__Items from a data source__:

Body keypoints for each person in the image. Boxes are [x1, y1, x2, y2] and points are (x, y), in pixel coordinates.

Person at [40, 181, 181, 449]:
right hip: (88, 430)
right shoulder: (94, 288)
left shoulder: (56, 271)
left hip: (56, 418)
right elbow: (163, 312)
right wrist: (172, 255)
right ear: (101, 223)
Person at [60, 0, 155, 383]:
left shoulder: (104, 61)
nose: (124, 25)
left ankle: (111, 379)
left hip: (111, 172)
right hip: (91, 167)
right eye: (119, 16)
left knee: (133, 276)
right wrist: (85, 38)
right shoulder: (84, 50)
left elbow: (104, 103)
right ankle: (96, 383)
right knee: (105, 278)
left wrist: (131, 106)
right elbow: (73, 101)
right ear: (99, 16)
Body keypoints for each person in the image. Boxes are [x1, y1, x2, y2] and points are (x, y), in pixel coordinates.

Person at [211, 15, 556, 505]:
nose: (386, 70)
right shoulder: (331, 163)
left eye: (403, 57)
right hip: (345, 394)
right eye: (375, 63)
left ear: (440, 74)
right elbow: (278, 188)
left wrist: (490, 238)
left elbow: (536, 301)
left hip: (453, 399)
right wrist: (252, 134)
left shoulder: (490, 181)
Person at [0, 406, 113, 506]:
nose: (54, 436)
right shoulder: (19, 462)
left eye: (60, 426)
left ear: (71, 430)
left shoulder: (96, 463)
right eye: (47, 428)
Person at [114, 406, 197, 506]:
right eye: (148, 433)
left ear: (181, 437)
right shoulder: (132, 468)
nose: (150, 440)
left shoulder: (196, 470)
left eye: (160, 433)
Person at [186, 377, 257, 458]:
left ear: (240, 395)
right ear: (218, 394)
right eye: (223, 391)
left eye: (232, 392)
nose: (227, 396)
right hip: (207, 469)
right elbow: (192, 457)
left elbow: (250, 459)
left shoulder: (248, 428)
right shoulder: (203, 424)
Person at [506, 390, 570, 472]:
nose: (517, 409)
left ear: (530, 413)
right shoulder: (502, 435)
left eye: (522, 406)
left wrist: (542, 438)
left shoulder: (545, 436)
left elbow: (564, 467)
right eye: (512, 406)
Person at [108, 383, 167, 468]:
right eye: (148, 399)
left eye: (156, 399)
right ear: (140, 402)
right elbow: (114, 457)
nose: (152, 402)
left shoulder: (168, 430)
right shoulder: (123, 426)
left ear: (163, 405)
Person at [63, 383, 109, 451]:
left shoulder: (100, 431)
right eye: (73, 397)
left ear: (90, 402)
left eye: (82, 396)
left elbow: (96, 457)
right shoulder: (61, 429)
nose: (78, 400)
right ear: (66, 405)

* * *

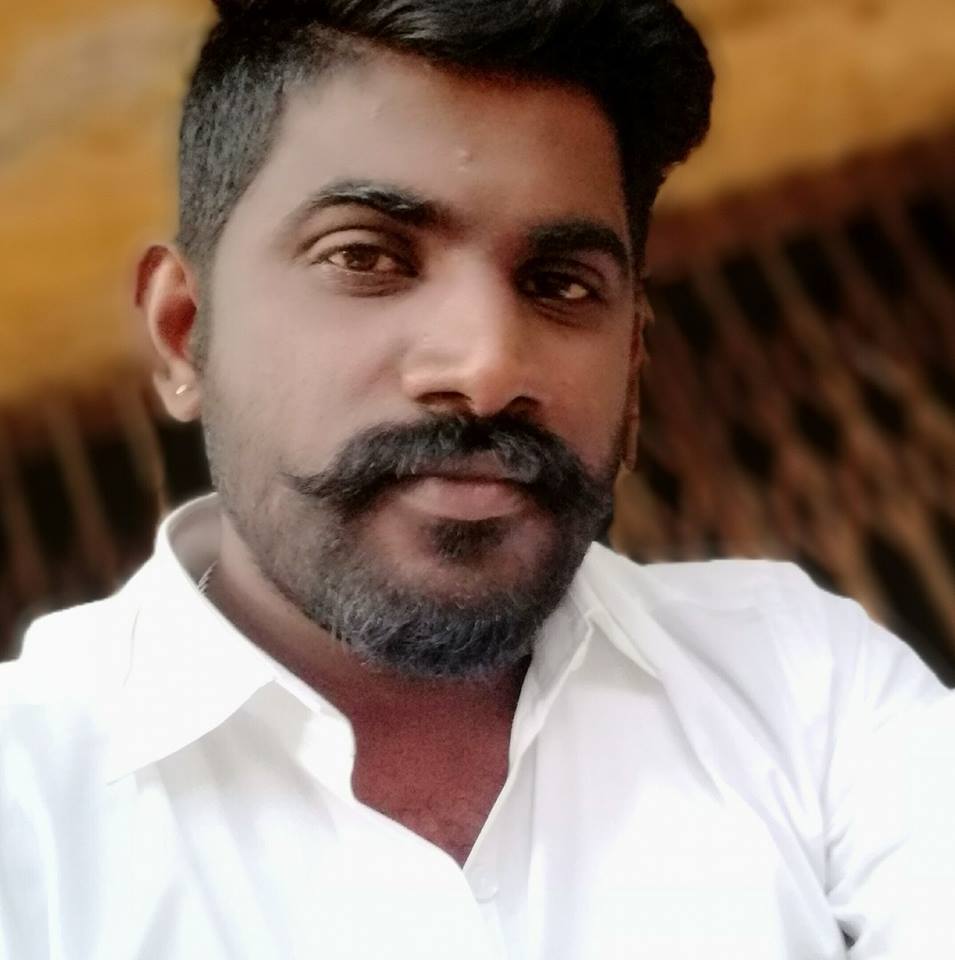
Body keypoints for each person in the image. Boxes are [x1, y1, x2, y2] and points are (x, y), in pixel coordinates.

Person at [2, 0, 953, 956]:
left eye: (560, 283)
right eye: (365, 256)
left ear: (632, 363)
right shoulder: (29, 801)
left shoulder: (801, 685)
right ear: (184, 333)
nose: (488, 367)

--

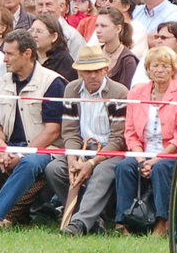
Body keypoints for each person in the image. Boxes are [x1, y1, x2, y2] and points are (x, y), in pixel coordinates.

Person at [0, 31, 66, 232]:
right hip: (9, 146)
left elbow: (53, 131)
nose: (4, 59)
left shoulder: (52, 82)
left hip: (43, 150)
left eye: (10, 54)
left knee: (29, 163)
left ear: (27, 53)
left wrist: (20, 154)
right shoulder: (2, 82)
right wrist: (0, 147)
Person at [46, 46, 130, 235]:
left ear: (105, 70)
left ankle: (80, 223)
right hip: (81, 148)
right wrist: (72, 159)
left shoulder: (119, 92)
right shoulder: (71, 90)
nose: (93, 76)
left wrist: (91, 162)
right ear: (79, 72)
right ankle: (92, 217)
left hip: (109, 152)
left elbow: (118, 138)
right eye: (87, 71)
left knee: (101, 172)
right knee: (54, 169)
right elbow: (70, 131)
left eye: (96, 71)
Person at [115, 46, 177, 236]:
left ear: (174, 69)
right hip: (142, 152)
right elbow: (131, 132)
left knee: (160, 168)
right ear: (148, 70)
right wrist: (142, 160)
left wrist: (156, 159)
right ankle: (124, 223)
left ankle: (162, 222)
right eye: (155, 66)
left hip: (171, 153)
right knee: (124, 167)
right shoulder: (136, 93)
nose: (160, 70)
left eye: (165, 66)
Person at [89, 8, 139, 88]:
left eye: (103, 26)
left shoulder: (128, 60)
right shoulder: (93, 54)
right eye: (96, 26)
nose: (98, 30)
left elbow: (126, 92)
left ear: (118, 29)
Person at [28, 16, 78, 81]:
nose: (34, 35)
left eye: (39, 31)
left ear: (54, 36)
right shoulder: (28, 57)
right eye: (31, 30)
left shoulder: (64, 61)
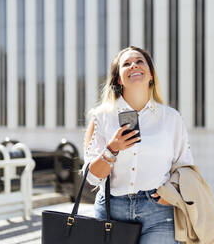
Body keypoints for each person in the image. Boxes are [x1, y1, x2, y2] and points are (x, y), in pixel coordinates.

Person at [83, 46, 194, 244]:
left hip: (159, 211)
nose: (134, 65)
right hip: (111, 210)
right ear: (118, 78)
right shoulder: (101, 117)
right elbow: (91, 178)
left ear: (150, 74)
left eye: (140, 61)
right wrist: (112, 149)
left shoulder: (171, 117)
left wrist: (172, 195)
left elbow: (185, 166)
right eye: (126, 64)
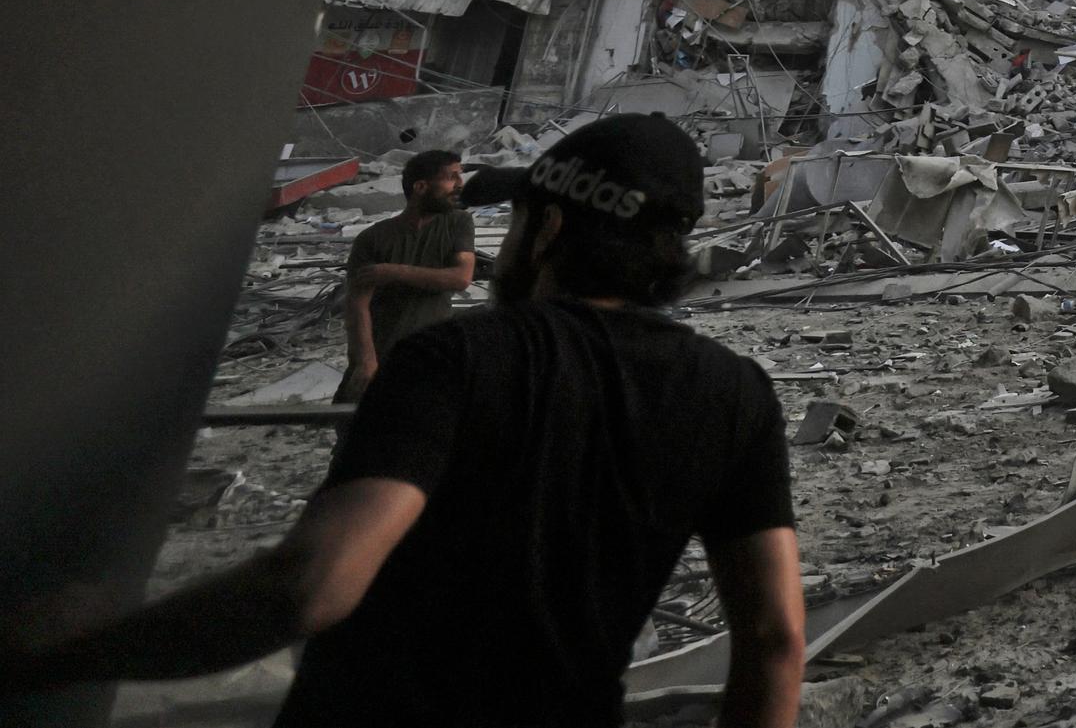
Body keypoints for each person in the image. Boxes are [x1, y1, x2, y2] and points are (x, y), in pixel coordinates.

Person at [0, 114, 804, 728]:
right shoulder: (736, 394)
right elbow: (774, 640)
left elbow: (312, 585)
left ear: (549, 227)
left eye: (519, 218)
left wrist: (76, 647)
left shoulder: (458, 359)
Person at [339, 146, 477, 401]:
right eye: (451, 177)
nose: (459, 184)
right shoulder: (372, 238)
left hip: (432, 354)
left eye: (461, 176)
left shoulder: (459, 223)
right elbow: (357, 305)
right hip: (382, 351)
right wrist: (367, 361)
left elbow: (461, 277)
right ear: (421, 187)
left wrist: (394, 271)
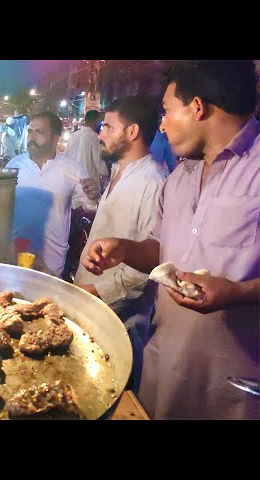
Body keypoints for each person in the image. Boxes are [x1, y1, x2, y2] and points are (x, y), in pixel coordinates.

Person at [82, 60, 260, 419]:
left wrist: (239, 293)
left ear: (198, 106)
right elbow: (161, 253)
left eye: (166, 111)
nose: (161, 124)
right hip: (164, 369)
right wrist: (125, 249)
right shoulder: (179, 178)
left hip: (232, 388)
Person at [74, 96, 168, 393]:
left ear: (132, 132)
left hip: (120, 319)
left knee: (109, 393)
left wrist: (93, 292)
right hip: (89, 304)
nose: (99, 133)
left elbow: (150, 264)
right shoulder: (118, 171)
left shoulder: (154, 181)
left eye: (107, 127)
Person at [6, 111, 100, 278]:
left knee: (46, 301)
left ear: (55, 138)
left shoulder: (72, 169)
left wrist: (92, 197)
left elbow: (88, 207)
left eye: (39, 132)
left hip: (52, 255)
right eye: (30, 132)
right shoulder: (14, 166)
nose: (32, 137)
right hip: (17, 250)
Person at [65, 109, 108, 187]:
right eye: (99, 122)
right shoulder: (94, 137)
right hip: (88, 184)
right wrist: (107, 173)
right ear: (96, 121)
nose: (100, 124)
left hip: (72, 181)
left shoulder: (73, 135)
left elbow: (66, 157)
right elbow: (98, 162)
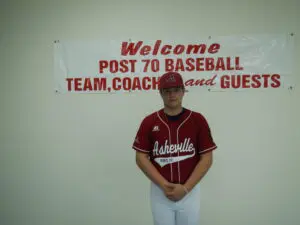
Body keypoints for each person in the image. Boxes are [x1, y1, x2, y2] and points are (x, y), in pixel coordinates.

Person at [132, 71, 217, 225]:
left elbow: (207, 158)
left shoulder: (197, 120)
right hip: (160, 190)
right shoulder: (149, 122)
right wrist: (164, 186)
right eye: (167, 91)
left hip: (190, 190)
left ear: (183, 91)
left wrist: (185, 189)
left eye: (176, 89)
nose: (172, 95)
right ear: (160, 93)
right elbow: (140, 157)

__EXERCISE DIRECTIONS__:
Print again the lines of the entries above that fall between the line holding "nose: (517, 409)" and the line holding "right ear: (66, 405)", inclusive, exactly as they stand.

__ANSWER BOX__:
nose: (517, 409)
left ear: (530, 413)
right shoulder: (502, 435)
left eye: (522, 406)
left wrist: (542, 438)
left shoulder: (545, 436)
left elbow: (564, 467)
right eye: (512, 406)
Person at [108, 383, 167, 468]:
right eye: (148, 399)
left eye: (156, 399)
right ear: (140, 402)
right elbow: (114, 457)
nose: (152, 402)
left shoulder: (168, 430)
right shoulder: (123, 426)
left ear: (163, 405)
Person at [63, 383, 109, 451]:
left shoulder: (100, 431)
right eye: (73, 397)
left ear: (90, 402)
left eye: (82, 396)
left elbow: (96, 457)
right shoulder: (61, 429)
nose: (78, 400)
right ear: (66, 405)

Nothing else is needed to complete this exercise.